Le président de la cour, Christophe Petiteau, a expliqué que les violences infligées à Jérémie Cohen avaient directement causé sa fuite, laquelle a entraîné la collision avec un tramway. L’avocat général, Théo Lemettre, avait auparavant requis 11 ans de réclusion, soulignant la gravité des faits, tout en notant que Dorothée n’avait qu’une condamnation précédente pour un délit routier.
Selon le réquisitoire, Jérémie Cohen, en raison de ses troubles psychiques, a été victime de coups de poing et de pied à deux reprises avant de fuir. L’accusation a affirmé que ces violences avaient été la cause de sa mort, tandis que Dorothée, durant son procès, a admis avoir commis des violences, mais a nié qu’elles aient causé le décès de la victime.
« Si ces violences n’avaient pas eu lieu, Jérémie Cohen serait toujours vivant », a déclaré l’accusation. La cour a également condamné un deuxième accusé, Kenny A., à 30 mois de prison dont 15 avec sursis pour son rôle dans les violences. Il a été relâché après avoir purgé quatre mois de détention provisoire.
Les avocats des deux accusés ont souligné que leurs clients avaient reconnu les faits et avaient exprimé des regrets. Ils n’avaient pas de passé judiciaire lié aux violences. L’avocat général a tenu à préciser que les actes commis n’étaient pas un meurtre ou un assassinat, mais plutôt un « lynchage doublé d’un effet de groupe » qui a conduit à la mort de Jérémie Cohen.
La famille Cohen, insatisfaite de la première version des faits, a relancé l’enquête en appelant à témoins et en obtenant une vidéo d’un touriste, montrant la scène des violences et la collision mortelle survenue seulement quelques secondes après. Cette vidéo a été examinée plusieurs fois au cours du procès.

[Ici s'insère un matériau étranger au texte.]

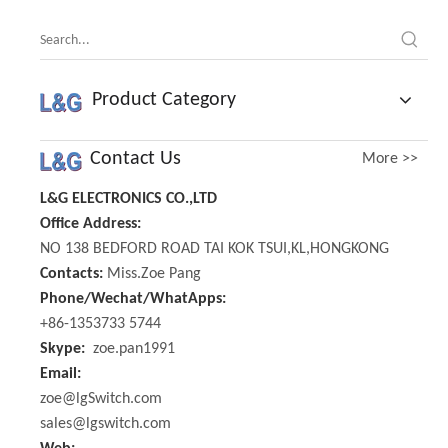
Product Category
Contact Us
More >>
L&G ELECTRONICS CO.,LTD
Office Address:
NO 138 BEDFORD ROAD TAI KOK TSUI,KL,HONGKONG
Contacts:
Miss.Zoe Pang
Phone/Wechat/WhatApps:
+86-1353733 5744
Skype:
zoe.pan1991
Email:
zoe@lgSwitch.com
sales@lgswitch.com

En défense, l’avocat de Miguel Dorothée, Me Kamel Derouiche, a contesté la clarté des images concernant les coups portés. Il a plaidé pour l’acquittement de son client, arguant que Jérémie Cohen ne fuyait pas en étant poursuivi, mais plutôt qu’il tentait d’échapper à un contexte de violence. L’avocat a également évoqué une « réaction disproportionnée » des accusés face à un comportement qu’ils qualifiaient d’inapproprié de la part de la victime.
La défense a fait valoir que les déclarations concernant le comportement de Jérémie Cohen n’étaient pas corroborées par des preuves solides, soulignant ainsi l’absence de justification pour les violences infligées. La famille Cohen avait également sollicité l’aide d’Éric Zemmour, candidat d’extrême droite, pour attirer l’attention sur cette affaire, ce qui a suscité des critiques de la part de la défense. Ils ont appelé la cour à ne pas se laisser influencer par le tumulte médiatique entourant cette affaire.
Ce procès a mis en lumière les questions de violence en groupe et la responsabilité individuelle dans des situations de conflit. La cour a finalement tranché en faveur d’une sanction qui reflète la gravité des actes commis, tout en tenant compte des circonstances et des antécédents des accusés.